In 1942, Gottesmann replaced Robert Mann on the faculty of the Bay View Summer College of Liberal Arts in Bay View, Michigan, now known as the Bay View Music Festival. The school was connected with Albion College. Gottesmann taught violin and performed as soloist and leader of the string quartet. Daniel Majeske studied with Gottesmann in 1948-9 before joining the Cleveland Orchestra in 1955 where he served as Concertmaster from 1969-1993. Peter Sparling, leading dancer with Martha Graham and Distinguished Professor at U-M, was another student of Gottemann in Bay View. Gottesmann remained with the festival 28 years until his death. In 1946, Adolf Busch asked Gottesmann to join the Busch Quartet as violist. For the next six years, he performed in New York and toured the British Isles, Europe, and South America with the group. Beside concert appearances, he made recordings and performed radio broadcasts. The recording of Beethoven's String Quartet Op.59, No. 3. he made with the group in 1951 was awarded the Deutscher Schallplattenpreis when it was re-released November 1, 1998. Author Tully Potter states that the high quality of Gottesmann's playing can be assessed from the 1949 recording of Brahms' String Quartet No. 3 in B♭ major, Op. 67. The 1949 recording of Brahms' Piano Quartet in G minor. Op.25 with Adolf Busch, Hermann Busch, Hugo Gottesmann, and Rudolf Serkin is highly regarded.

When Adolf Busch's death forced the Busch Quartet to disband in 1952, Igor Buketoff offered Gottesmann the concertmaster position of the Fort Wayne Philharmonic.

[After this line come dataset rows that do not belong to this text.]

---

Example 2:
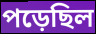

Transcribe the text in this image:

পড়েছিল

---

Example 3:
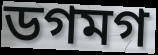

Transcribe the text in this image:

ডগমগ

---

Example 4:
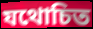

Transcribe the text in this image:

যথোচিত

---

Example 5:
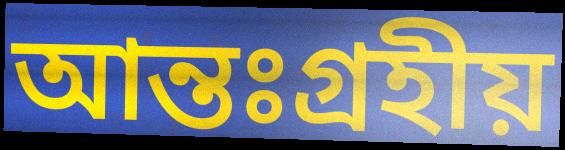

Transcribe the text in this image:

আন্তঃগ্রহীয়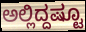
ಅಲ್ಲಿದ್ದಷ್ಟೂ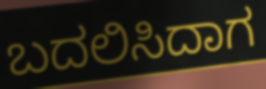
ಬದಲಿಸಿದಾಗ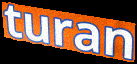
turanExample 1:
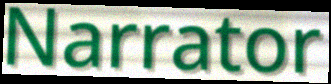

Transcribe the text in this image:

Narrator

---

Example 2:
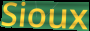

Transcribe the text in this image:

Sioux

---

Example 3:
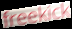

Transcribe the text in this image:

freekick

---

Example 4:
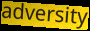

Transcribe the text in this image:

adversity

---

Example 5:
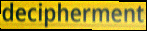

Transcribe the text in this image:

deciphermentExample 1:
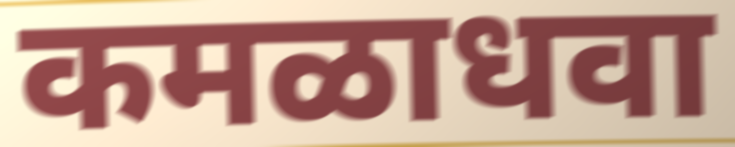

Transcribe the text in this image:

कमळाधवा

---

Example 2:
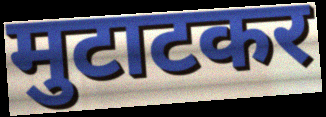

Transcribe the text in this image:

मुटाटकर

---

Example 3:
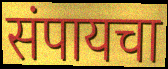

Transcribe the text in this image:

संपायचा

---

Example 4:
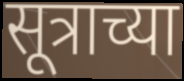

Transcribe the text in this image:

सूत्राच्या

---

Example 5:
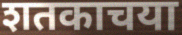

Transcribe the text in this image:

शतकाचया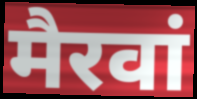
मैरवांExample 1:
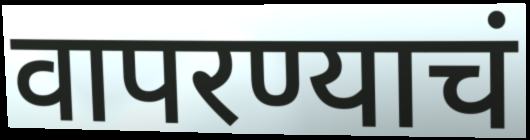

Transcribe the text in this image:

वापरण्याचं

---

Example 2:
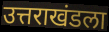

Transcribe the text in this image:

उत्तराखंडला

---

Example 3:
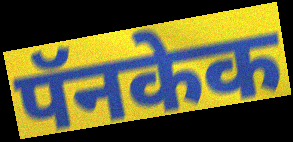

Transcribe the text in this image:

पॅनकेक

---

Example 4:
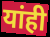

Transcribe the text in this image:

यांही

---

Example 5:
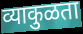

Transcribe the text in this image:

व्याकुळता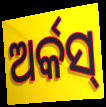
ଅର୍କସ୍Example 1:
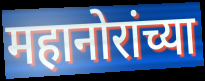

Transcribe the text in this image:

महानोरांच्या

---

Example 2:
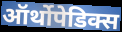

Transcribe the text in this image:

ऑर्थोपेडिक्स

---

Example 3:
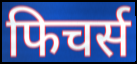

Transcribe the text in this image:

फिचर्स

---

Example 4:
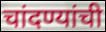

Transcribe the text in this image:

चांदण्यांची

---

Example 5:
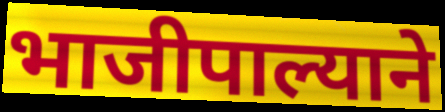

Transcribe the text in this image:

भाजीपाल्यानेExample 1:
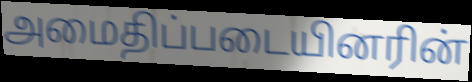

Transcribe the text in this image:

அமைதிப்படையினரின்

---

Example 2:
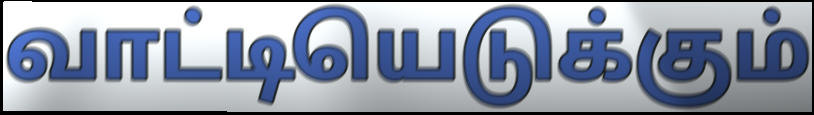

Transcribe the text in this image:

வாட்டியெடுக்கும்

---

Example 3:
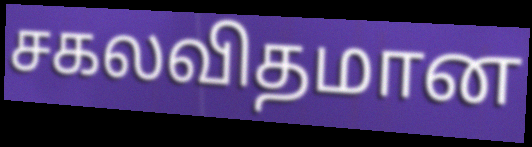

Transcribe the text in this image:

சகலவிதமான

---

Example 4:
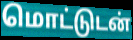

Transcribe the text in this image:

மொட்டுடன்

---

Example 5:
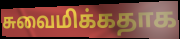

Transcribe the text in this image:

சுவைமிக்கதாகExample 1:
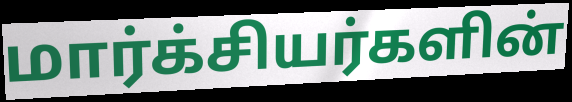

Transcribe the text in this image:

மார்க்சியர்களின்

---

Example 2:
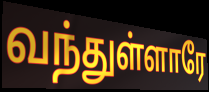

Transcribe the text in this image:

வந்துள்ளாரே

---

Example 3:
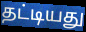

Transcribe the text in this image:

தட்டியது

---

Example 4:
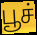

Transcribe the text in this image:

பூச்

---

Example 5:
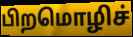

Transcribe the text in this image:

பிறமொழிச்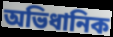
অভিধানিক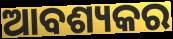
ଆବଶ୍ୟକରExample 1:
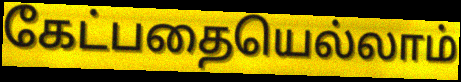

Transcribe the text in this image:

கேட்பதையெல்லாம்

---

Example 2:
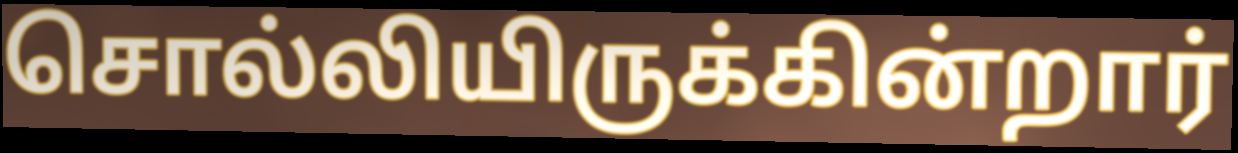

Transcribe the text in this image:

During Gottesmann's Fort Wayne tenure, Yehudi Menuhin, Nathan Milstein, Isaac Stern and Rudolf Serkin soloed with the orchestra. Gottesmann also conducted ballet performances and led the string quartet.

==Death==
Gottesmann was diagnosed with stomach cancer in 1951. The cancer was arrested and Gottesmann resumed his career. In 1969, he was again diagnosed with stomach cancer and died January 22, 1970, in Fort Wayne, Indiana.

==Compositions written for Gottesmann==
For Gottesmann's debut, Hugo Kauder dedicated to the violinist his Sonate für Violine und Klavier in 1919. He also composed his Sonata in G minor for Violin and String Quartet for Gottesmann. in 1923, and his Zwei kleine Sonaten für Violine in 1933. Josef Matthias Hauer (1883-1959) composed his Stücke für Violine und Klavier Op. 41 for Professor Gottesmann now in the collection of the Austrian National Library. Eduard Frank, violinist with the Vienna Philharmonic and later Holocaust victim, composed the Gottesmann-Serenade in 1929 for his friend. Composer Richard Stöhr dedicated his String Quartet E Minor Op. 114 to Gottesmann in the 1940s. Later Adolf Busch composed Prelude and Fugato for Solo Viola for Gottesmann's 52nd birthday.

Gottesmann played a Carlo Ferdinando Landolfi violin. In the Busch Quartet, he performed on a small Domenico Busan viola which Rudolf Serkin borrowed from Austrian collector Elisabeth Bondy, widow of Oskar Bondy.